The Marquis bowed, maintaining his dignity in the face of purple fuzzy gloves, even if they were very soft. “It is what I am paid for. Our bargain, then, is at an end, and I am released from your service.”
She bowed, too, but a lesser bow as befitted her higher station. “You are released from my service with thanks, your grace.”
He turned then and left, his two hands heavy in the pockets of his coat. Behind him he heard oddly pounding feet, as though a person was walking a rhythmically. He felt a tug on his coat and turned.
Prince Nikolai stood there, looking princely for the first time in a dark blue sweater and a jeweled collar of bright black stones as shiny as a pigeon’s eye and reflecting the dark gleaming blues and greens of their wings.
He tugged on the Marquis's sleeve and said, “You have made my mother very happy indeed and you have saved me from a life of servitude and vice. For this I am grateful. I owe you a debt.”

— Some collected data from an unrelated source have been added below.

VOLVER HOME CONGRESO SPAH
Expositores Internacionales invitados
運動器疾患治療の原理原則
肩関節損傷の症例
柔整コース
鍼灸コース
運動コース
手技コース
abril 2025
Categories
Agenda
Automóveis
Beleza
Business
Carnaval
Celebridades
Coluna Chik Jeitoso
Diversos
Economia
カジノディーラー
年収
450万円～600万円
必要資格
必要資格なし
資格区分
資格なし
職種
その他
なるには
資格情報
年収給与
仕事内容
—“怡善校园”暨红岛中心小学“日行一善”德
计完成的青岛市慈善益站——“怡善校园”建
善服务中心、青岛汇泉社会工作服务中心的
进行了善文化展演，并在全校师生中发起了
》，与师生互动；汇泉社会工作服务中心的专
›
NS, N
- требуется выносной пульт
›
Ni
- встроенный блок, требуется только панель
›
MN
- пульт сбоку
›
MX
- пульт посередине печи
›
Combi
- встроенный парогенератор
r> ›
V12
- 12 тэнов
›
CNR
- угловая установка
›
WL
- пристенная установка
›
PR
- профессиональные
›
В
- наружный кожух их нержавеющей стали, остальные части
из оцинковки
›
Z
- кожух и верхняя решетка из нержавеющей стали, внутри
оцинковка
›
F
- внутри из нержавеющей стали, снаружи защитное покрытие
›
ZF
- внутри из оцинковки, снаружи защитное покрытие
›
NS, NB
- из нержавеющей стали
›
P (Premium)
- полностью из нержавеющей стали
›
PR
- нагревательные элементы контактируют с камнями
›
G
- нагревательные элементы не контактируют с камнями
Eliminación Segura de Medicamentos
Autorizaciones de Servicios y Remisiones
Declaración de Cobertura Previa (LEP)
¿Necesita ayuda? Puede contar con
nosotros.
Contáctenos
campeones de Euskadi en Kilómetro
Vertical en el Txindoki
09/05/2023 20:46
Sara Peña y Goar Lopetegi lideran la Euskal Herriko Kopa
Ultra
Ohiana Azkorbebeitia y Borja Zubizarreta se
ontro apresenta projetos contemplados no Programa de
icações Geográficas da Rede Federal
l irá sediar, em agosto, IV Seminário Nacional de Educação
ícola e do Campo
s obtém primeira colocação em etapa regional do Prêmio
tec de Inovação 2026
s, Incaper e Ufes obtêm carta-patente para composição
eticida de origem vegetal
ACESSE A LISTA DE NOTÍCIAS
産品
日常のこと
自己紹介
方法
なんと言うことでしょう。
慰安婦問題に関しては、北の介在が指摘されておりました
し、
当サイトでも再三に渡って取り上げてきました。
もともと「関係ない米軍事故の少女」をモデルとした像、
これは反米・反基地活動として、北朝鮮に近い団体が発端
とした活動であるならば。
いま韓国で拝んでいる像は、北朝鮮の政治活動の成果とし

The Marquis raised one eyebrow. Perhaps this job had come off after all. “Thank you, your Highness. Someday, I will collect.”
The prince shivered and watched the man turn and pace away like a great cat on the prowl, coat tails swishing like the tail of a tiger stalking deer in the forest, entering the market like he was going on a hunt.
“Who is that?” he heard the woman whisper to the stall owner.
“That's the Marquis de Carabas,” she hissed back, pulling some of the small scurrying tokens towards her, “they say he bested the Devil himself!”
The Marquis polished his dirty nails on his shiny new coat and hummed a merry tune. The curry stall that sold the best saag was just ahead. Time to get some breakfast.